I can’t really explain why I started Yearning for Wonderland. I wrote a blog before. For the gluttonously curious, it was here: ruanna3.livejournal.com. I resisted writing one for forever. Blogs seemed an odd combination of public and private, half-diary and half-who even cares? The really private entries were locked and the really public ones didn’t seem particularly interesting, even to me. After awhile, it became clear that only a handful of people ever read it or cared, so I lost interest (see last entry? 2009).

Then one night I wandered over to Blogger and tried out a few names. Yearning for Wonderland just felt right. I added a vintage photo from my own collection and a few paintings. But what to write?
*cue obligatory finger on chin*

No, this is not me. My picture looked identical, except my roots are visible.

It took a few weeks before I started shaping what I truly wanted to achieve for the blog. This goal was was two-fold:

1) To force myself to write. Regularly. And to let my writing go. I’m such a harsh critic of my own work that it often paralyzes me. I try to write an entry every day or two. Because I only really have a few hours of free time, it forces me to do my best in a set time and then set it free. No writing and endless revising, just write and post. If it’s not Jane Austen or Shakespeare, I’m probably the only one surprised.

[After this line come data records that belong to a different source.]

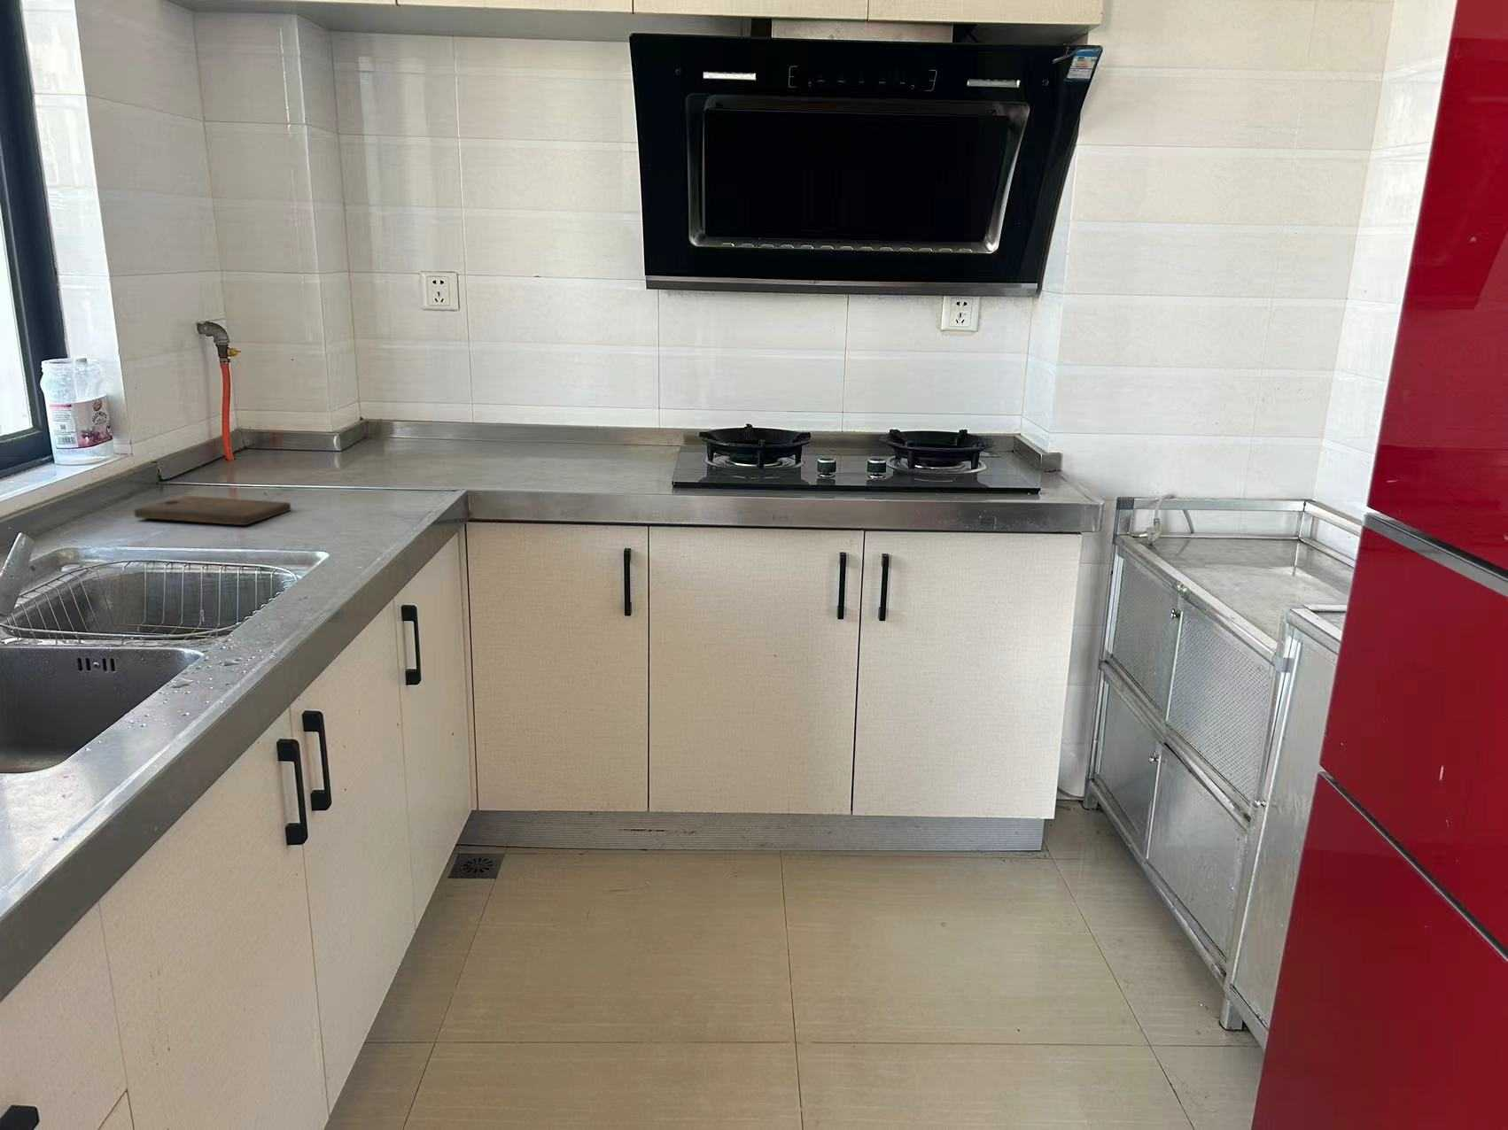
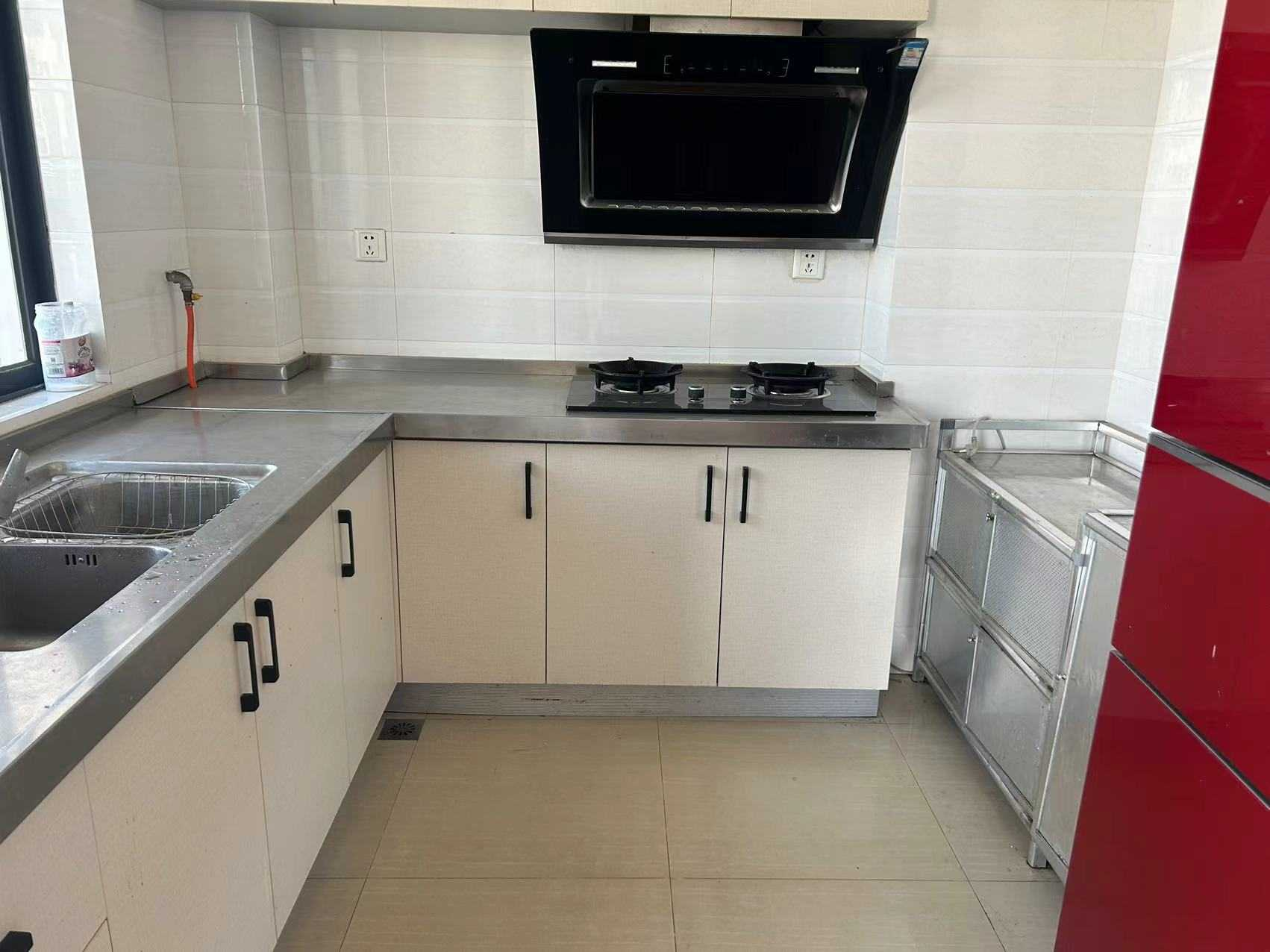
- cutting board [133,495,291,526]
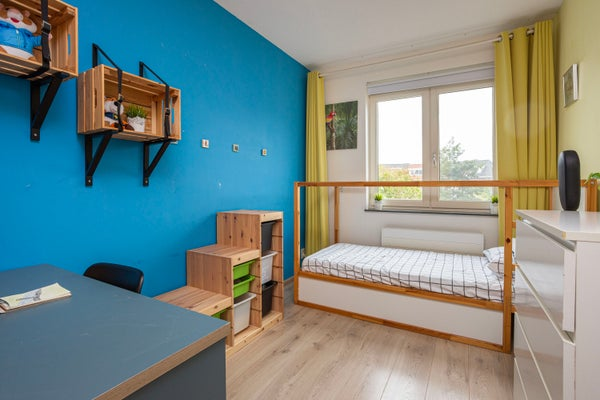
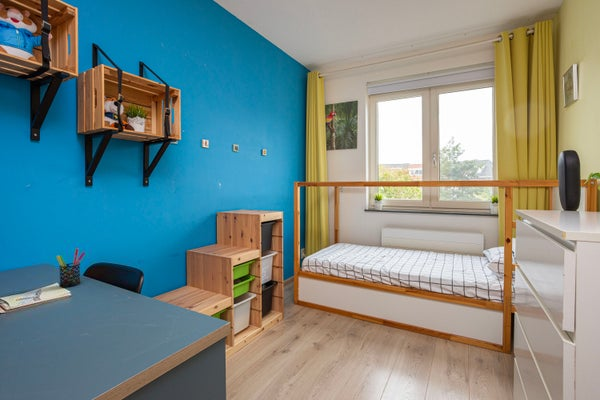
+ pen holder [56,248,86,288]
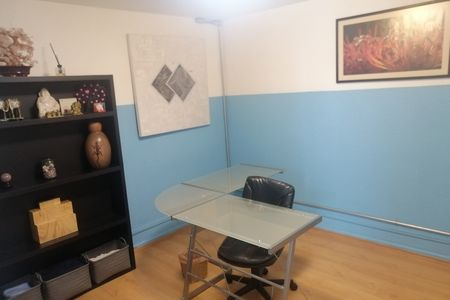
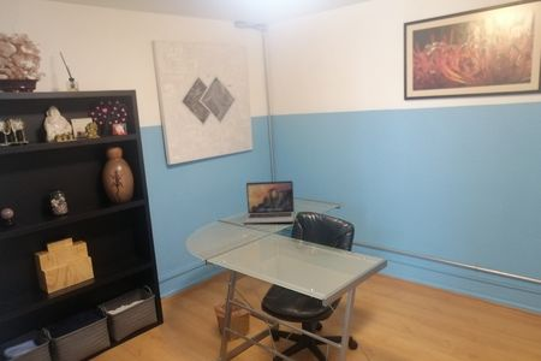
+ laptop [243,179,296,224]
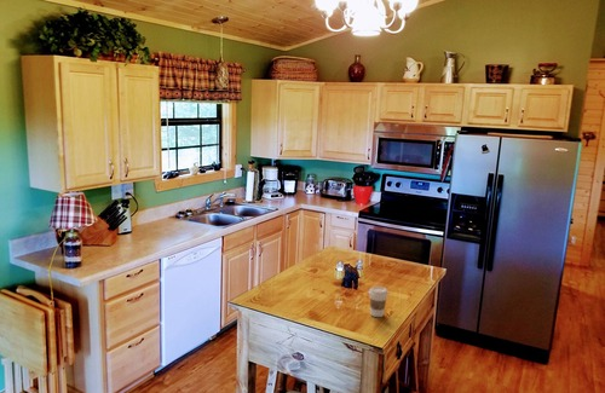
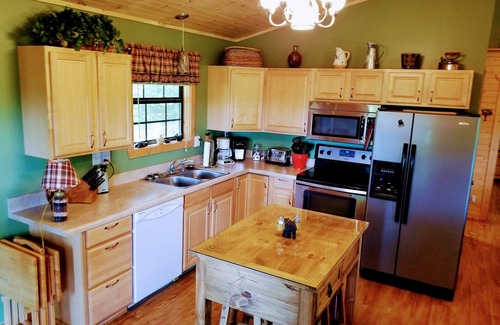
- coffee cup [368,285,390,318]
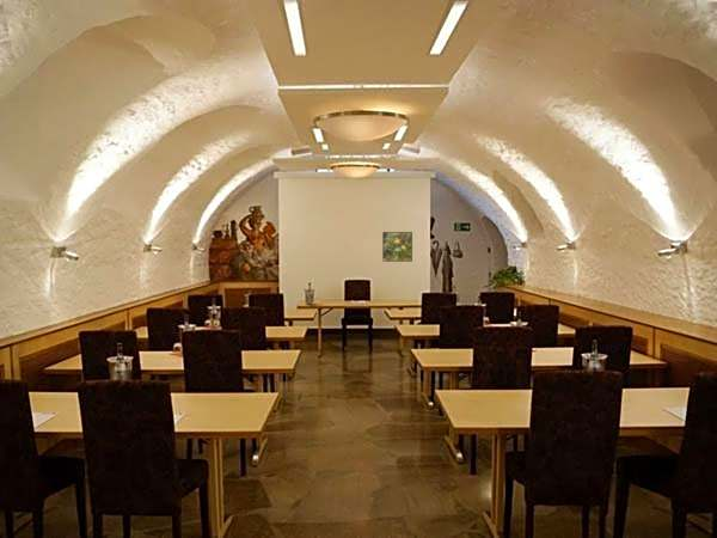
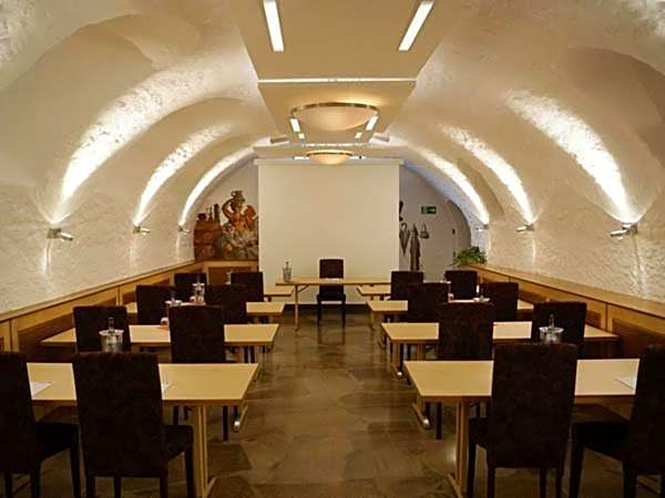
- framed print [381,231,413,263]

This also keeps me from playing endless hours of Plants vs. Zombies…which, incidentally, is quite fun and may one day be reviewed here. Currently the zombies are winning.

2) To offer a platform (however small) to others whom I admire. I have already completed two “3 Question View” posts for Paul Ramey and Sarah J. Stevenson. I have several others in the works: a poet, a travel writer, and a documentarian, Plus, I have a very long shortlist of people for whom I would like to do a 3QV. I really didn’t realize how many amazing, clever, peculiar and talented people that I know…until I sat down and inventoried them.

I have enough 3QV prospects until we colonize Mars…at which point I am heading to Mars for Red Rock Margaritas. My computer (which is smarter than me) can post to my blog.

You’ll find me there ===  , playing Plants vs. Zombies.